We have had two days of over 40c, but there may be a thunder storm tonight.

Friday, January 26, 2007

A Brush with Bureaucracy

Yesterday I went to give blood. I am a regular donor and front up every three months. It's pretty straight forward - answer some questions, do an interview, have your iron level and blood pressure checked, then have a needle put into your arm and have 45o ml of the red stuff removed. I've done it more than 50 times. But I got knocked back yesterday and I am still annoyed about what happened.

Let's go back a little. In September I had a skin lesion removed. It was a squamous cell carcinoma, quite minor, but on the lower leg. I was warned it would take a long time to heal completely and it has. It is still not completely healed, but it is almost there.
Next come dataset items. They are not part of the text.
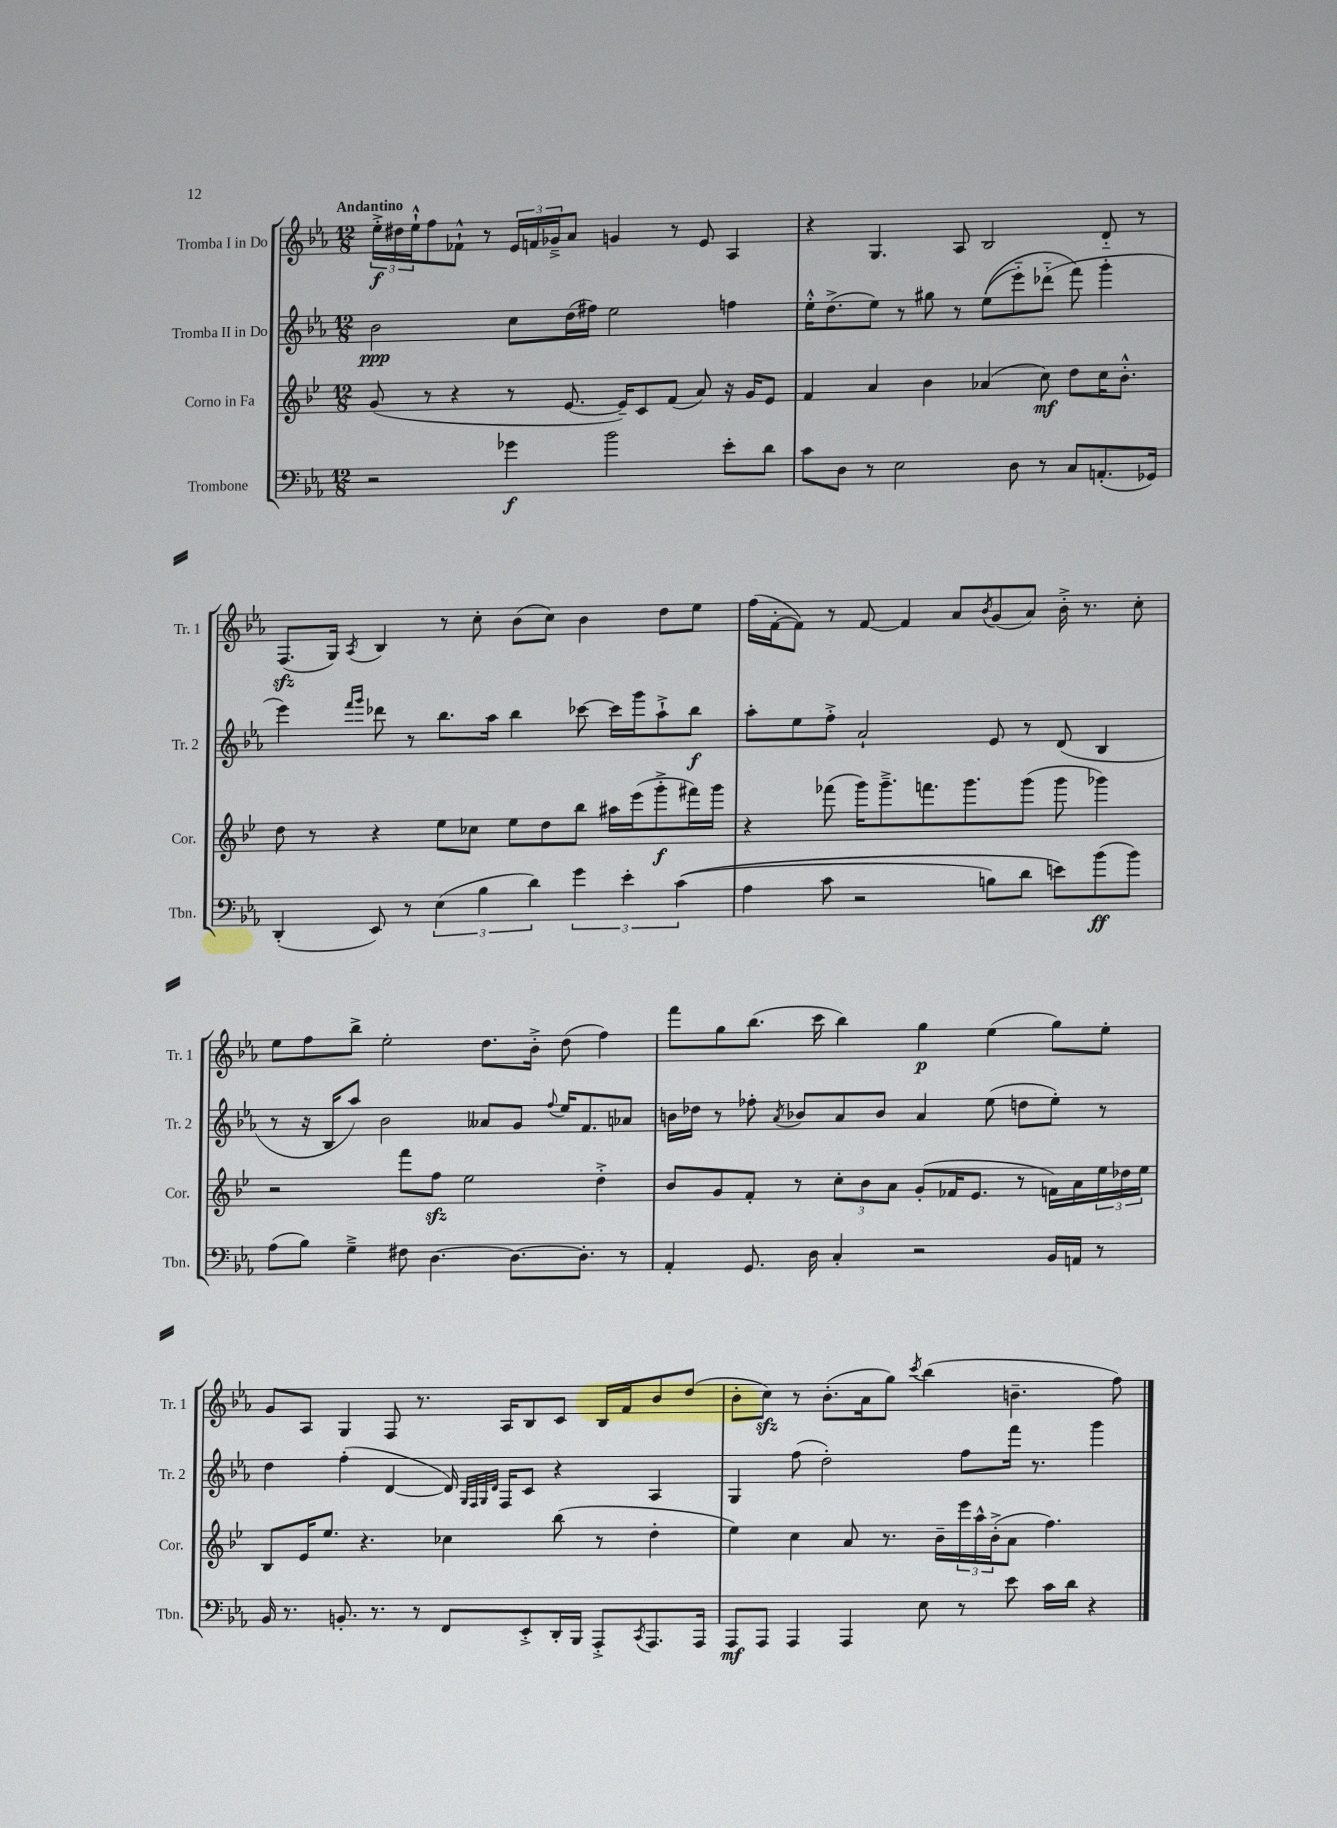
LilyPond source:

<<
\new StaffGroup <<
\new Staff = "s0" \with { instrumentName = "Tromba I in Do" shortInstrumentName = "Tr. 1" } {
    \clef treble \key ees \major \numericTimeSignature \time 12/8 \tempo "Andantino"
    \tuplet 3/2 { ees''16-.->\f dis''16 ees''16-!-^ } f''8 fes'8-!-^ r8 \tuplet 3/2 { ees'16 f'16 ges'16---> } aes'8 g'4 r8 ees'8 aes4 |
    r4 g4. aes8 bes2 d'8-_ r8 |
    f8.\sfz( g16) \acciaccatura { aes8 } bes4 r8 c''8-. bes'8( c''8) bes'4 d''8 ees''8 |
    f''16( f'16~-. f'8) r8 f'8~ f'4 aes'8 \acciaccatura { bes'8 } g'8( aes'8) bes'16-.-> r8. c''8-. |
    ees''8 f''8 bes''8-> ees''2-. d''8. bes'16-.-> d''8( f''4) |
    f'''8 g''8 bes''8.( c'''16 bes''4) g''4\p ees''4( g''8) ees''8-. |
    g'8 aes8 g4 f8 r8. aes16 bes8 c'8 bes16 f'16 bes'8 d''8( |
    bes'8-. c''8\sfz) r8 bes'8.-.( aes'16 g''8) \acciaccatura { c'''8 } bes''4( b'4.-- f''8) \bar "|." |
}
\new Staff = "s1" \with { instrumentName = "Tromba II in Do" shortInstrumentName = "Tr. 2" } {
    \clef treble \key ees \major \numericTimeSignature \time 12/8
    bes'2\ppp c''8 d''16( fis''16) ees''2 f''4 |
    ees''16-.-^ d''8.->( ees''8) r8 gis''8 r8 ees''8(\( ees'''8-_) des'''8-_( f'''8\) g'''4-. |
    ees'''4) \grace { f'''16 g'''16 } des'''8 r8 bes''8. aes''16 bes''4 ces'''8~ ces'''16 g'''16 aes''8-!-> bes''8\f |
    aes''8-. ees''8 f''8-.-> aes'2-! ees'8 r8 d'8( bes4 |
    r8 r16 bes16 aes''8) bes'2 aeses'8 g'8 \appoggiatura { f''8 } ees''16 f'8. aes'8 |
    b'16 des''16 r8 fes''8-. \acciaccatura { aes'8 } bes'8 aes'8 bes'8 aes'4 ees''8( d''8 ees''8-.) r8 |
    d''4 f''4-.( d'4~ d'16) \grace { g32 f32 g32 d'32 } f16 c'8 r4 aes4 |
    g4 f''8( d''2-.) f''8 f'''16 r8. g'''4 \bar "|." |
}
\new Staff = "s2" \with { instrumentName = "Corno in Fa" shortInstrumentName = "Cor." } {
    \clef treble \key bes \major \numericTimeSignature \time 12/8
    g'8( r8 r4 r8 ees'8.~ ees'16--) c'8 f'8( a'8) r16 g'16 ees'8 |
    f'4 a'4 bes'4 aes'4( c''8\mf) d''8 c''16 bes'8.-.-^ |
    d''8 r8 r4 ees''8 ces''8 ees''8 d''8 bes''8 ais''16 ees'''16( g'''8-.->\f fis'''16) g'''16 |
    r4 fes'''8( g'''16) g'''8.---> f'''8. g'''8. g'''8( g'''8 ges'''4) |
    r2 f'''8 f''8\sfz ees''2 d''4-.-> |
    bes'8 g'8 f'8-. r8 \tuplet 3/2 { c''8-. bes'8 a'8 } g'8-.( fes'16 ees'8. r8 f'16) a'16 \tuplet 3/2 { ees''16 des''16 ees''16 } |
    bes8 ees'16 ees''8. r4. ces''4 bes''8( r8 d''4-. |
    ees''4) c''4 a'8 r8. bes'16-- \tuplet 3/2 { ees'''16 a''16-^ bes'16-.->( } a'8 f''4.) \bar "|." |
}
\new Staff = "s3" \with { instrumentName = "Trombone" shortInstrumentName = "Tbn." } {
    \clef bass \key ees \major \numericTimeSignature \time 12/8
    r2 ges'4\f bes'2 ees'8-. d'8 |
    c'8 d8 r8 ees2 d8 r8 c8 a,8.-.( ges,16) |
    d,4-.( ees,8) r8 \tuplet 3/2 { ees4( bes4 d'4) } \tuplet 3/2 { g'4 ees'4-. c'4(\( } |
    aes4 c'8 r2 b8) d'8 e'8\) bes'8\ff( bes'8) |
    aes8( bes8) g4---> fis8 d4.~ d8.~ d8.-. r8 |
    aes,4-. g,8. d16 c4-. r2 bes,16 a,16 r8 |
    bes,16 r8. b,8.-. r8. r8 f,8 ees,8-.-> d,16-. bes,,16 aes,,8-.-> \acciaccatura { c,8 } aes,,8. aes,,16 |
    aes,,8\mf aes,,8 aes,,4 aes,,4 ees8 r8 ees'8 c'16 d'16 r4 \bar "|." |
}
>>
>>
\layout { \context { \Score \remove "Bar_number_engraver" } }
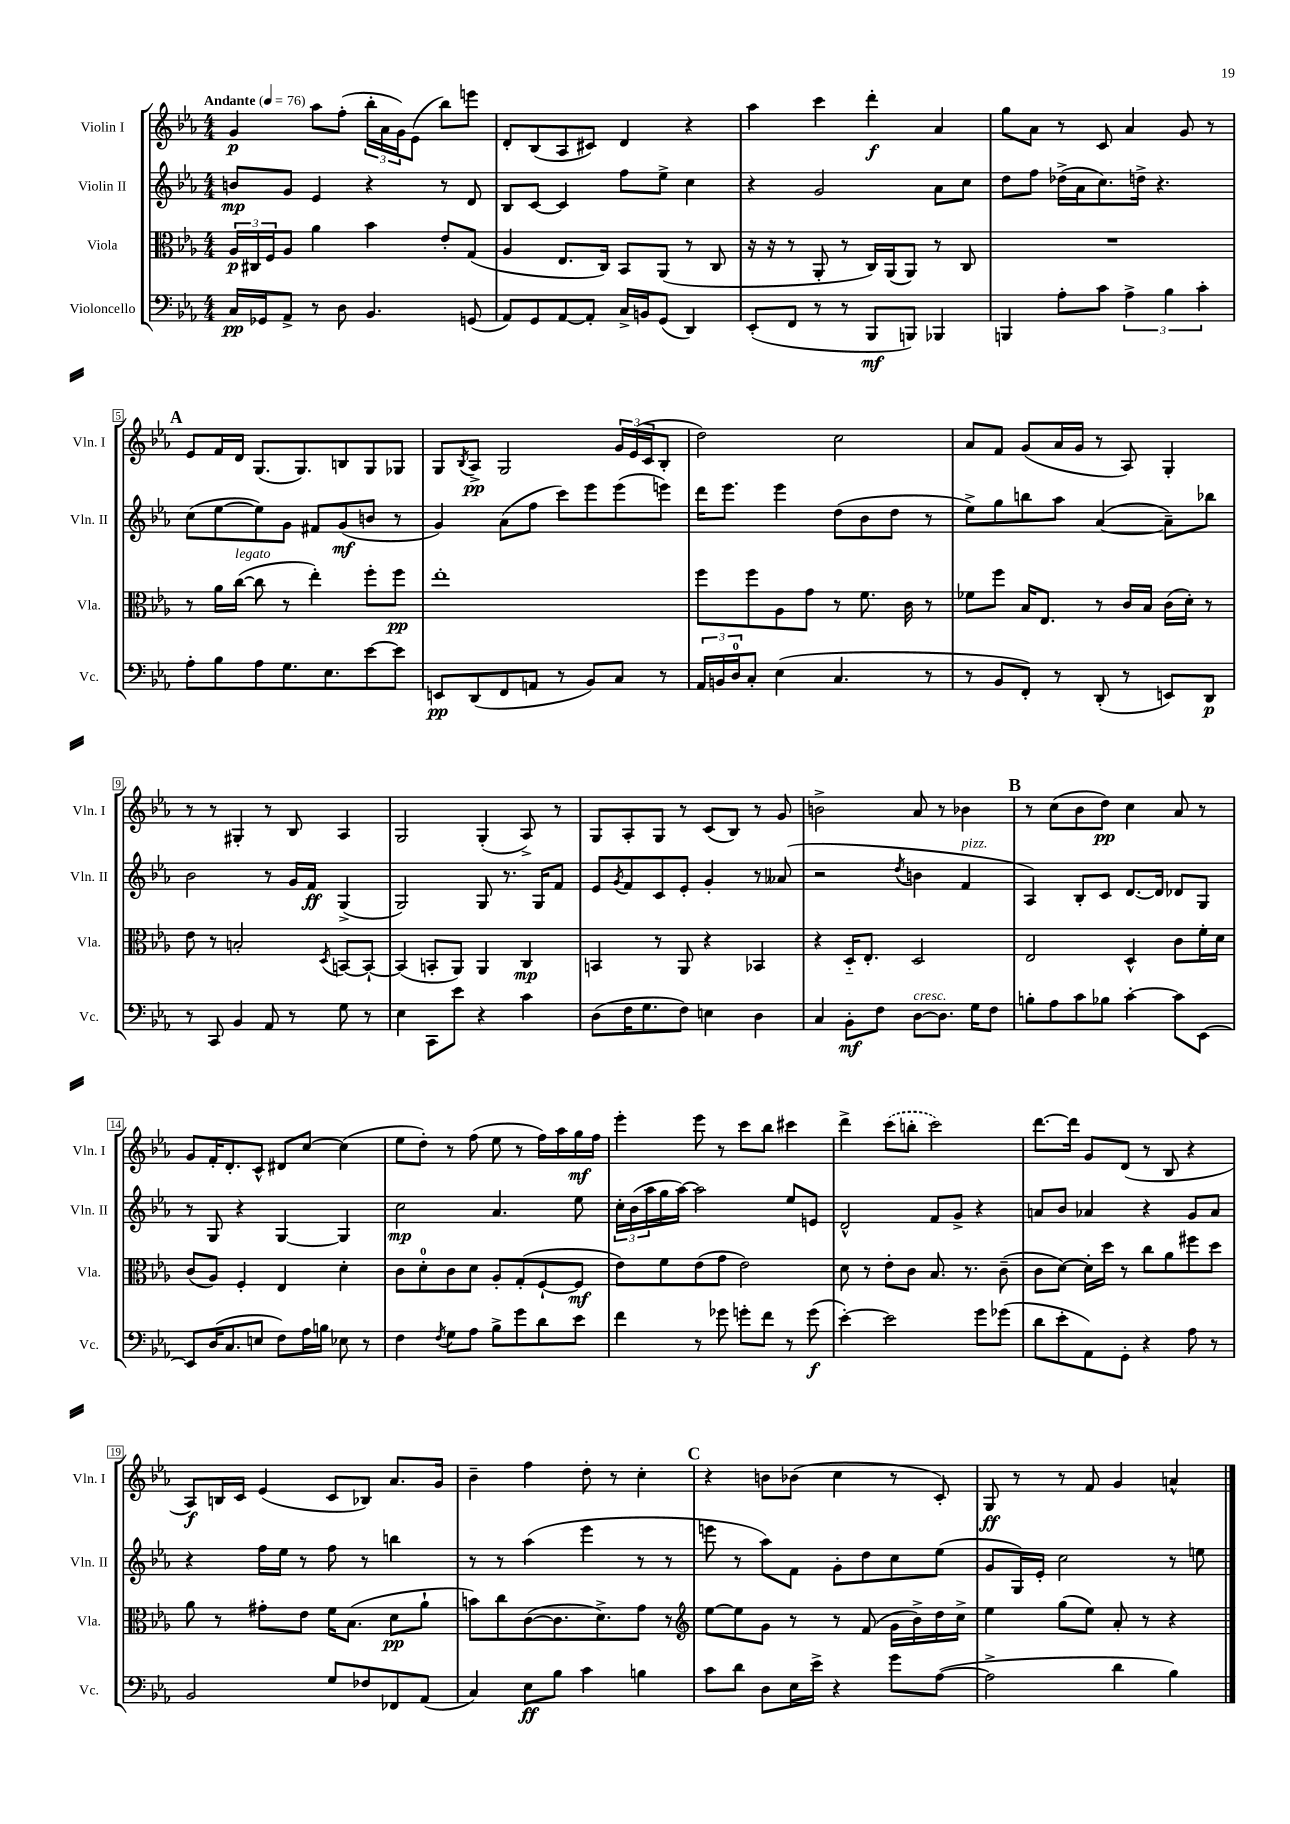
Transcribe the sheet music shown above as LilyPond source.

<<
\new StaffGroup <<
\new Staff = "s0" \with { instrumentName = "Violin I" shortInstrumentName = "Vln. I" } {
    \clef treble \key ees \major \numericTimeSignature \time 4/4 \tempo "Andante" 4 = 76
    g'4\p aes''8 f''8-.( \tuplet 3/2 { bes''16-. aes'16 g'16) } ees'8( bes''8) e'''8 |
    d'8-. bes8( aes8 cis'8) d'4 r4 |
    aes''4 c'''4 d'''4-.\f aes'4 |
    g''8 aes'8 r8 c'8 aes'4 g'8 r8 |
    \mark \markup { \bold "A" } ees'8 f'16 d'16 g8.( g8.) b8 g8 ges8 |
    g8 \acciaccatura { bes8 } aes8->\pp g2 \tuplet 3/2 { g'16 ees'16( c'16 } bes8-. |
    d''2) c''2 |
    aes'8 f'8 g'8( aes'16 g'16 r8 aes8) g4-. |
    r8 r8 gis4-. r8 bes8 aes4 |
    g2 g4-.( aes8->) r8 |
    g8 aes8-. g8 r8 c'8( bes8) r8 g'8 |
    b'2-> aes'8 r8 bes'4 |
    \mark \markup { \bold "B" } r8 c''8( bes'8 d''8\pp) c''4 aes'8 r8 |
    g'8 f'16-. d'8.-. c'8-^ dis'8 c''8~ c''4( |
    ees''8 d''8-.) r8 f''8( ees''8 r8 f''16) aes''16 g''16\mf f''16 |
    ees'''4-. ees'''8 r8 c'''8 bes''8 cis'''4 |
    d'''4-> \once \slurDashed c'''8( b''8-. c'''2) |
    d'''8.~ d'''16 g'8 d'8( r8 bes8 r4 |
    aes8\f) b16 c'16 ees'4( c'8 bes8) aes'8. g'16 |
    bes'4-- f''4 d''8-. r8 c''4-. |
    \mark \markup { \bold "C" } r4 b'8 bes'8( c''4 r8 c'8-.) |
    g8\ff r8 r8 f'8 g'4 a'4-^ \bar "|." |
}
\new Staff = "s1" \with { instrumentName = "Violin II" shortInstrumentName = "Vln. II" } {
    \clef treble \key ees \major \numericTimeSignature \time 4/4
    b'8\mp g'8 ees'4 r4 r8 d'8 |
    bes8 c'8~ c'4 f''8 ees''8-> c''4 |
    r4 g'2 aes'8 c''8 |
    d''8 f''8 des''16->( aes'16 c''8.) d''16-> r4. |
    \mark \markup { \bold "A" } c''8( ees''8~ ees''8) g'8 fis'8 g'8\mf( b'8 r8 |
    g'4) aes'8( f''8 c'''8) ees'''8 ees'''8( e'''8) |
    d'''16 ees'''8. ees'''4 d''8( bes'8 d''8 r8 |
    ees''8->) g''8 b''8 aes''8 aes'4~( aes'8--) bes''8 |
    bes'2 r8 g'16 f'16\ff g4->( |
    g2) g8 r8. g16 f'8 |
    ees'8 \acciaccatura { g'8 } f'8 c'8 ees'8-. g'4-. r8 aeses'8( |
    r2 \acciaccatura { d''8 } b'4 f'4^\markup { \italic "pizz." } |
    \mark \markup { \bold "B" } aes4) bes8-. c'8 d'8.~ d'16 des'8 g8 |
    r8 g8 r4 g4~ g4 |
    c''2\mp aes'4. ees''8 |
    \tuplet 3/2 { c''16-. bes'16( aes''16 } g''16 aes''16~) aes''2 ees''8 e'8 |
    d'2-^ f'8 g'8-> r4 |
    a'8 bes'8 aes'4 r4 g'8 aes'8 |
    r4 f''16 ees''16 r8 f''8 r8 b''4 |
    r8 r8 aes''4( ees'''4 r8 r8 |
    \mark \markup { \bold "C" } e'''8 r8 aes''8) f'8 g'8-. d''8 c''8 ees''8( |
    g'8 g16) ees'16-. c''2 r8 e''8 \bar "|." |
}
\new Staff = "s2" \with { instrumentName = "Viola" shortInstrumentName = "Vla." } {
    \clef alto \key ees \major \numericTimeSignature \time 4/4
    \tuplet 3/2 { aes16\p cis16 f16 } aes8 aes'4 bes'4 ees'8-. g8( |
    aes4 ees8. c16) bes,8 aes,8( r8 c8 |
    r16 r16 r8 aes,8-. r8 c16) aes,16( aes,8) r8 c8 |
    R1 |
    \mark \markup { \bold "A" } r8 aes'16 c''16~^\markup { \italic "legato" }( c''8 r8 ees''4-.) f''8-. f''8\pp |
    ees''1-. |
    f''8 f''8 aes8 g'8 r8 f'8. c'16 r8 |
    fes'8 f''8 bes16 ees8. r8 c'16 bes16 c'16( d'16-.) r8 |
    ees'8 r8 b2-. \acciaccatura { d8 } b,8~ b,8~-! |
    b,4( b,8-. aes,8) aes,4 c4\mp |
    b,4 r8 aes,8 r4 bes,4 |
    r4 d16-_ ees8.-. d2 |
    \mark \markup { \bold "B" } ees2 d4-^ c'8 f'16-. d'16 |
    c'8( aes8) f4-. ees4 d'4-. |
    c'8 d'8-0-. c'8 d'8 aes8-. g8-.( f8~-! f8\mf |
    ees'8) f'8 ees'8( g'8 ees'2) |
    d'8 r8 ees'8-. c'8 bes8. r8. c'8--( |
    c'8 d'8~) d'16-. d''16 r8 c''8 aes'8 fis''8 d''8 |
    aes'8 r8 gis'8-. ees'8 f'16 bes8.( d'8\pp aes'8-! |
    b'8) c''8 c'8~( c'8. d'8.->) g'8 r8 |
    \mark \markup { \bold "C" } \clef treble ees''8~ ees''8 g'8 r8 r8 f'8( g'16 bes'16->) d''16 c''16-> |
    ees''4 g''8( ees''8) aes'8-. r8 r4 \bar "|." |
}
\new Staff = "s3" \with { instrumentName = "Violoncello" shortInstrumentName = "Vc." } {
    \clef bass \key ees \major \numericTimeSignature \time 4/4
    c16\pp ges,16 aes,8-> r8 d8 bes,4. g,8( |
    aes,8) g,8 aes,8~ aes,8-. c16-> b,16 g,8( d,4) |
    ees,8-.( f,8 r8 r8 bes,,8\mf b,,8) bes,,4 |
    b,,4 aes8-. c'8 \tuplet 3/2 { aes4-> bes4 c'4-. } |
    \mark \markup { \bold "A" } aes8-. bes8 aes8 g8. ees8. ees'8~ ees'8 |
    e,8\pp d,8( f,8 a,8 r8 bes,8) c8 r8 |
    \tuplet 3/2 { aes,16 b,16 d16-0 } c8-. ees4( c4. r8 |
    r8 bes,8 f,8-.) r8 d,8-.( r8 e,8) d,8\p |
    r8 c,8 bes,4 aes,8 r8 g8 r8 |
    ees4 c,8 ees'8 r4 c'4 |
    d8( f16 g8. f8) e4 d4 |
    c4 bes,8-.\mf f8 d8~^\markup { \italic "cresc." } d8. g16 f8 |
    \mark \markup { \bold "B" } b8-. aes8 c'8 bes8 c'4~-. c'8 ees,8~ |
    ees,8 d16( c8. e8 f8) aes16 b16 ees8 r8 |
    f4 \acciaccatura { f8 } g8 aes8 bes8-> g'8 d'8 ees'8 |
    f'4 r8 ges'8 g'8-. f'8 r8 g'8\f( |
    ees'4~-.) ees'2 g'8 ges'8( |
    d'8 ees'8-. aes,8) g,8-. r4 aes8 r8 |
    bes,2 g8 fes8 fes,8 aes,8( |
    c4) ees8\ff bes8 c'4 b4 |
    \mark \markup { \bold "C" } c'8 d'8 d8 ees16 ees'16-> r4 g'8 aes8~( |
    aes2-> d'4 bes4) \bar "|." |
}
>>
>>
\layout { \context { \Score \override BarNumber.stencil = #(make-stencil-boxer 0.1 0.3 ly:text-interface::print) } }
My GP advised me to keep it covered, so I do.

When I went to give blood in October I took along the pathology report which said the excision was successful, edges were clean etc. The nurse who interviewed me read the report and O.K'd the donation. I was not questioned about whether the wound was completely healed.

Yesterday I got a newbie. It was her first day with the Blood Service. She fumbled with the computer, losing information time and again. Then we tackled the questionnaire. I said I had been to the doctor since my last donation and explained it was to check on the wound healing. She wanted to look at it, but when she saw it had a dressing on it it was panic stations. She went to find a supervisor who instructed her to look up the guidelines. The guidelines state an excised carcinoma must have clean edges and the wound be completely healed before blood can be taken. Fair enough, but I had given blood three months before with absolutely no ill effects. The nurse who had accepted that donation was the supervisor. She was apologetic, said she had made an error then, but that the guidelines had to be followed and I could not give blood on this occasion. So I left, but as a further aggravation I had to sign the questionnaire that I agreed to give blood, when I was not actually permitted to do so. I thought that this was the pits and an awful example of following bureaucratic rules to the nth degree.

I hope I never get a beginner again. Kev says I am over-reacting, but I am still seething.

Thursday, January 25, 2007

First entry

I don't really know whether this is a good idea. I usually get an idea and run with it for a while and then drop it. The plan is that Joan will do alternate days and we should cover most of what happens here.
Today I helped a friend set up his new Mac for BB and email. The settings were transferred from his old iMac to the new machine. Tomorrow I am doing the same again for other friends who bought an eMac from us. I am not a techie, but seem to have learned quite a bit by messing around with computers over a long period.




In recent times I have been involved in a project getting equipment to a primary school in
Zimbabwe....chairs, blackboards, shoes and around 40 Macintosh computers and peripherals. A British mining company has adopted several schools (most likely to keep Mr Mugabe on side) and has commenced building a new school and put down a water bore on the school site. When all the gear arrives there, and the new school is built, they will fly me over to give lessons to staff and kids on the computers and the internet.

The picture is of a classroom in the present school which is used by 26 pupils. Note the high standard of resources available, but at least they don't have OBE.